* PROBLEM DETAILS *
Copy each record exactly as it reads, leaving out any pictures it holds.

* EXERCISE INPUT *
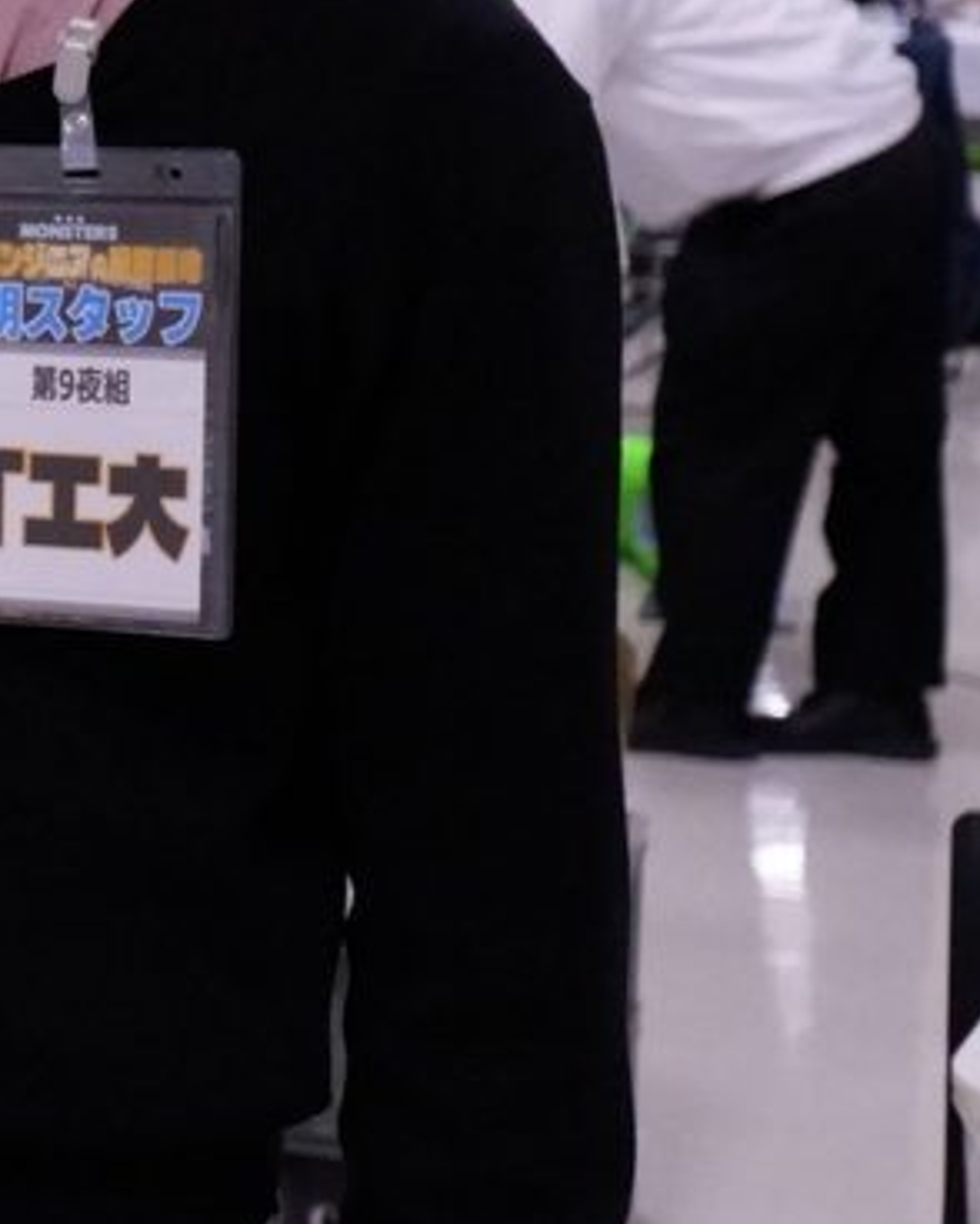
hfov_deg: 11.9
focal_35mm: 115
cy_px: 53
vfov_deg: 16.4
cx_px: -1020
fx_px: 4166
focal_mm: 30
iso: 12800
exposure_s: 1/500
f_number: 5
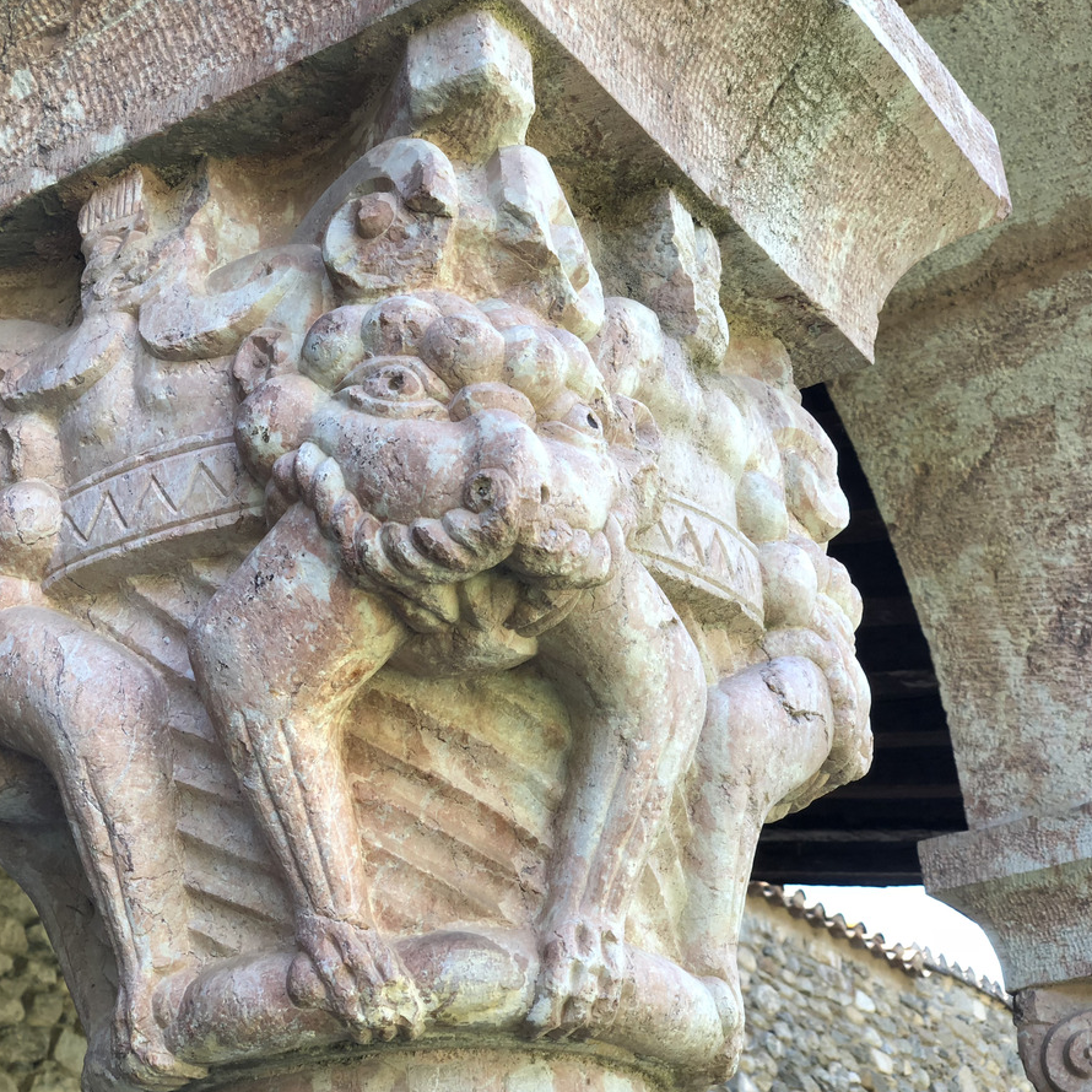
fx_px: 2213
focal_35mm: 62
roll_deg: +2.8
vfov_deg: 27.7
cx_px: 361
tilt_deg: +27.9
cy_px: 546
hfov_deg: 27.5
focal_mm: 6
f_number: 2.4
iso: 16
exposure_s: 1/60
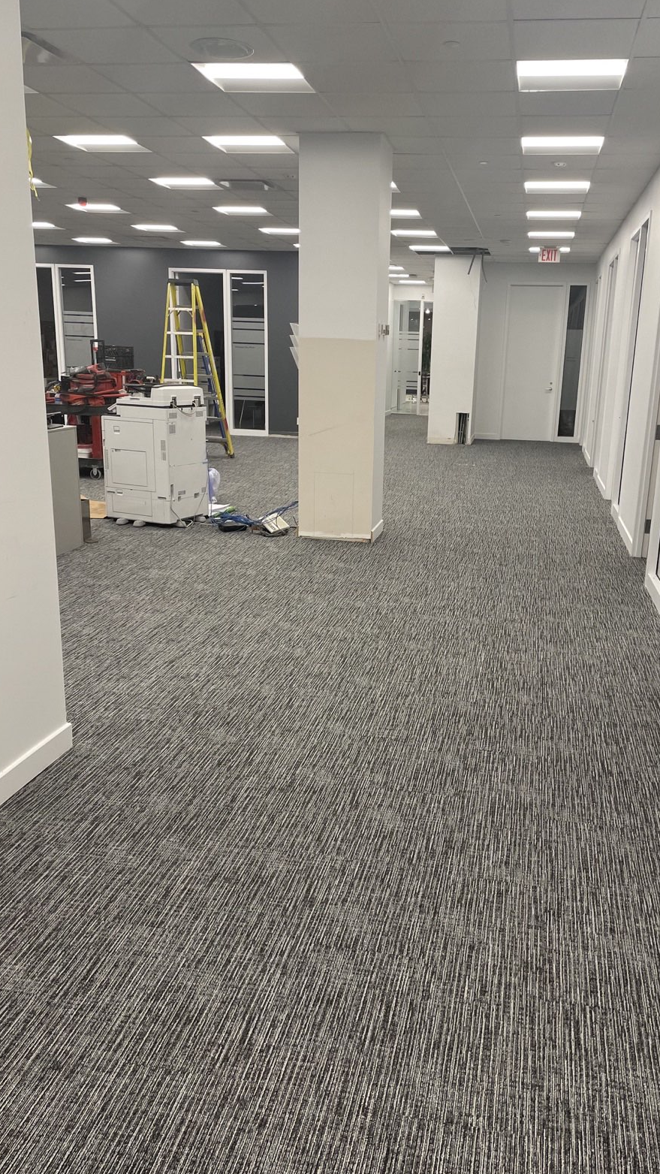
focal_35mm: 29
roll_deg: -0.9
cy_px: 590
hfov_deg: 40.1
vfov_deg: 66.1
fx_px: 902
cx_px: 380
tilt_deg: -12.2
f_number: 1.6
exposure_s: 1/120
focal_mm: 4.2
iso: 80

* ANSWER BOX *
hfov_deg: 11.9
focal_35mm: 115
cy_px: 53
vfov_deg: 16.4
cx_px: -1020
fx_px: 4166
focal_mm: 30
iso: 12800
exposure_s: 1/500
f_number: 5
fx_px: 2213
focal_35mm: 62
roll_deg: +2.8
vfov_deg: 27.7
cx_px: 361
tilt_deg: +27.9
cy_px: 546
hfov_deg: 27.5
focal_mm: 6
f_number: 2.4
iso: 16
exposure_s: 1/60
focal_35mm: 29
roll_deg: -0.9
cy_px: 590
hfov_deg: 40.1
vfov_deg: 66.1
fx_px: 902
cx_px: 380
tilt_deg: -12.2
f_number: 1.6
exposure_s: 1/120
focal_mm: 4.2
iso: 80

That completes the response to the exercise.